The Ordinance provides that from 1 January 2019 (and until 31 December 2021), foreign trading venues will need a recognition from FINMA if equity securities of issuers domiciled in Switzerland are traded thereon, which are at the same time listed on a Swiss stock exchange or traded on a Swiss trading venue (or if the foreign trading venue facilitates the trading of such securities). A 'grandfathering' exemption applies for foreign stock exchanges (but not MTFs) that have listed or admitted Swiss equity securities to trading (with the express consent of the issuer) prior to 30 November 2018.

FINMA shall grant the relevant recognition if a foreign trading venue (a) is subject to appropriate regulation and supervision, and (b) does not have its registered office in a jurisdiction that restricts its market participants in trading equity securities of Swiss companies on Swiss trading venues and thereby significantly adversely affects the trading in such equity securities at Swiss trading venues (article 2(1) of the Ordinance).

The second of these conditions will permit FINMA to refuse recognition to EU trading venues as long as the EU Commission does not extend the equivalence assessment for SIX Swiss Exchange and BX Swiss. FINMA may grant recognition to foreign trading venues under the Ordinance either on request or without a request (which it is expected to do for all relevant non-EU trading venues before the end of 2018), and is mandated to publish a list of all such recognized venues.
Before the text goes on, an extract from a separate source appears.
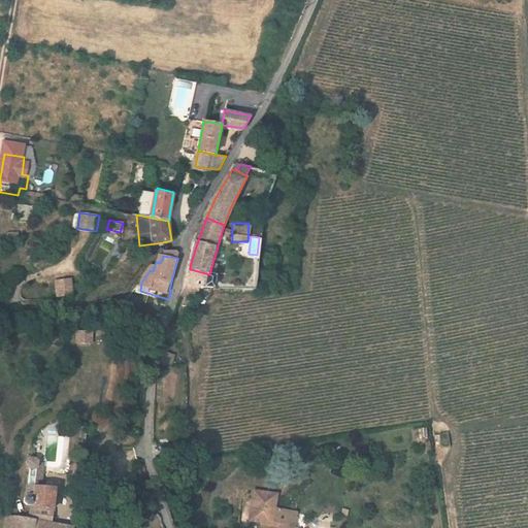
[(190,269),(184,293),(197,297),(203,288),(207,291),(212,290),(216,275),(209,274),(190,269)]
The Federal Department of Finance, in turn, publishes a list of the jurisdictions that fail the non-restriction condition of article 2(1)(b) the Ordinance. Currently, this list refers to all Member States of the EU (including the United Kingdom, pending Brexit).

What the Ordinance is intended to achieve

The Ordinance is not intended to work as a retaliatory measure or even, strictly speaking, as a countermeasure, but rather as a remedy to ensure indirectly that EU investment firms may continue to trade Swiss shares on Swiss stock exchanges despite a possible expiry of the equivalence recognition. This aim may be achieved in two ways:

If, as of 1 January 2019, all EU trading venues where Swiss shares listed in Switzerland have previously been traded cease to permit such trading (with the possible exception of 'grandfathered' listings on regulated markets), thereby complying with the Ordinance, then the trading restriction of article 23(1) MiFIR will no longer apply to EU investment firms, because the Swiss shares are no longer "admitted to trading on a regulated market or traded on a trading venue" in the EU (except for any 'grandfathered' dual-listed shares). To avoid any substantial inconvenience for EU investment firms who would need to access Swiss trading venues directly, the Ordinance provides some facilitation for foreign firms that newly become participants of Swiss trading venues in that connection, to allow them to obtain the requisite FINMA licence on a temporary basis with phased-in compliance with record keeping and reporting duties. If such full compliance by EU trading venues is not achieved and some trading in Swiss shares persists, then EU investment firms will need to consider whether they are permitted to continue trading on Swiss stock exchanges under the exception provided by article 23(1)(a) MiFIR in respect of "non-systematic, ad-hoc, irregular and infrequent" trading. Prior guidance by ESMA (see above) appears to support the understanding that it is sufficient, for this exception to apply, that the trading of Swiss shares in the EU is non-systematic etc.; this is in line with a view expressed by the EU Commission (in a press release of 13 December 2017) that the trading obligation presupposes that trading in the EU constitutes a significant percentage of a share's global trading volume. It is therefore expected that EU investment firms will conclude that, if the levels of trading in Swiss shares on EU trading venues (or OTC within the EU) have decreased so as to appear non-systematic, irregular and infrequent, the firms will still be permitted under MiFIR to execute their trades on the Swiss stock exchange where the shares have their primary listing and where trading in them is most liquid. The trading of EU-based issuers' shares on Swiss trading venues will, however, remain restricted for EU trading firms under article 23(1) MiFIR.